## Extract
Question: What Should I Tell My Kids About Santa?
Question: What should I tell my kids about Santa?
I got this question as part of our Midrash in the Moment sermon this weekend. It got pulled a couple of times and I enjoyed answering it so much I volunteered it in the other services.
Here’s basically how I responded. Incidentally, my son Gabriel had been supremely pissed at me that Santa won’t be making an appearance at church this X’mas Eve. I told him this ‘true’ story of St Nick as a panacea and he’s concluded this St Nick is ‘way more totally awesome’ than the fake Santa at the mall. It’s even led to interrogatories on whether St Nick could beat up Bruce Wayne (yes…Jesus love trumps dark, tortured vengeance…my words not his).
Now….my answer.
You could tell your kids the vanilla, cliched story about a bearded fat man with an alcoholic’s complexion who lives in solitary confinement with a bunch of unpaid little people and who, once a year, sneaks into your house when your vulnerable and sleeping and if you’re good-but only if you’re good- he’ll leave you a present. And if you’re naughty he’ll leave you a lump of garbage (because that’s a Christian understanding of grace…not).
You could tell your kids that story, which actually isn’t even a story. There’s no plot- no beginning, middle or end.
Or, you could tell your kids about St Nicholas, the 4th century bishop of Turkey.
St Nicholas attended the Council of Nicea in 325 from which we get the Nicene Creed. Constantine, the first Christian Emperor of Rome, convened the council of bishops to debate the teaching of a priest named Arius.
Arius taught that God hadn’t fully or perfectly revealed himself in Jesus, which meant Arius also didn’t believe in the Trinity.

## Data section
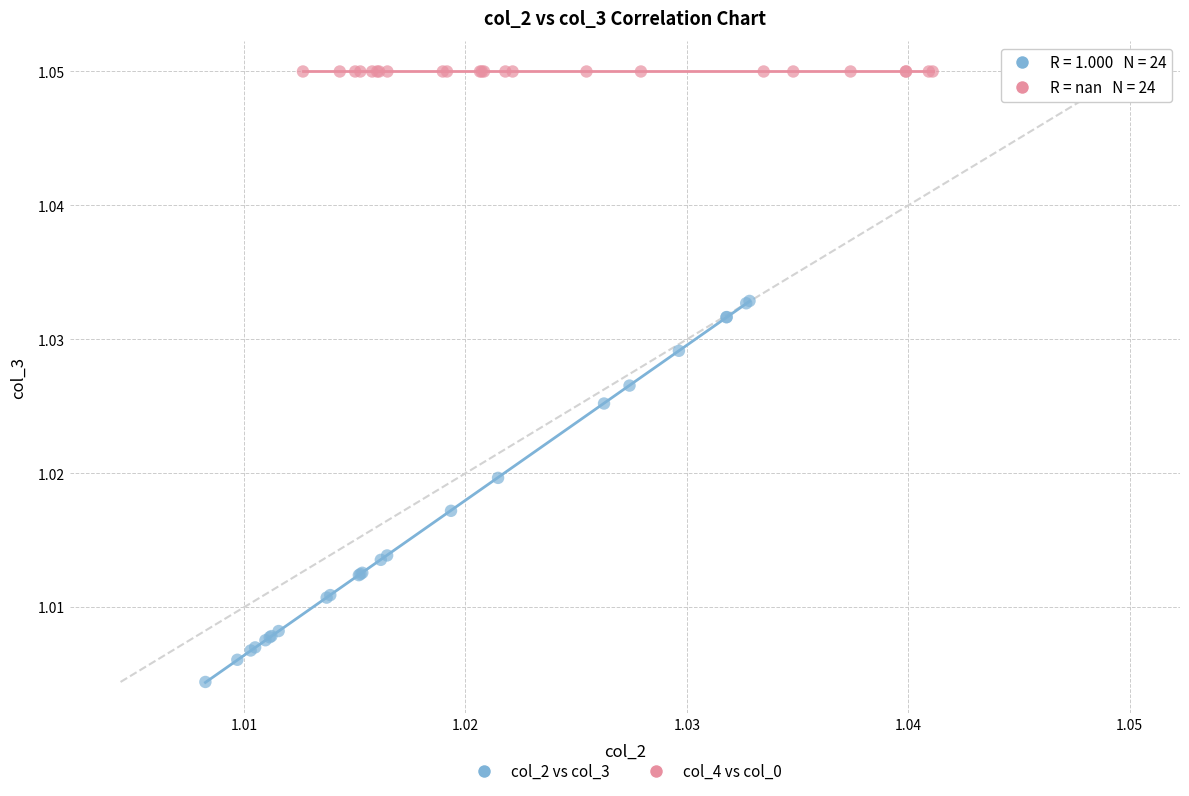

What are all the series names shown in the legend?

col_2 vs col_3, col_4 vs col_0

## Task instructions
**a.** In the post about Santa, who convened the council of bishops that St Nicholas attended?
**b.** Summarize the post about Santa in two sentences.
**c.** Continue the post about Santa from its final sentence.

## Task results
**a.** Constantine, the first Christian Emperor of Rome, convened it.

**b.** Answering a sermon question about what to tell children about Santa, the writer contrasts the plotless, clichéd tale of a bearded man who leaves presents only for good children with the story of St Nicholas, a 4th-century bishop. St Nicholas attended the Council of Nicea in 325, which Constantine convened to debate the teaching of Arius, a priest who denied that God had fully revealed himself in Jesus and so rejected the Trinity.

**c.**
Anyways, at the Council of Nicea, while Arius argued his position St Nicholas- BECAUSE HE LOVED JESUS SO MUCH- started shaking with anger as Arius spoke. He turned red in the face, and eventually St Nick couldn’t take it anymore and he got up, walked straight up to Arius and punched him in the teeth. True story.
Apparently, the other bishops thought Nick had overreacted (aside: its pretty bad when 4th century Christians think you’ve overreacted to a theological dispute) so they put him in chains and threw him in jail. But that night Jesus appeared to St Nicholas, freed him from his chains and gave him a bible. The next morning the guards discovered Nicholas freed from his chains and quietly reading scripture and they were amazed.
So Nicholas was set free to become a legend.
And Arius was labeled a heretic and exiled, and his death was cheered by the Christian world.
So you could tell your kids about a fat man who still drives a carriage like he’s a color blind Amish and apparently treats his reindeer like a North Pole Jim Crow.
Or you could tell your kids about St Nicholas, someone who loves Jesus so much he’s the only person on record to ever be congratulated by Jesus for pimp slapping someone.
But I’ll let you be the judge.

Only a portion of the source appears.